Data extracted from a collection
>>>

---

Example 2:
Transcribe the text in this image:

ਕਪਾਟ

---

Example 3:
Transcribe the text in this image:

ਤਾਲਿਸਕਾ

<<<

# Problem statement
All of the entries must be given again, word for word.

# Task output
---

Example 2:
Transcribe the text in this image:

ਕਪਾਟ

---

Example 3:
Transcribe the text in this image:

ਤਾਲਿਸਕਾ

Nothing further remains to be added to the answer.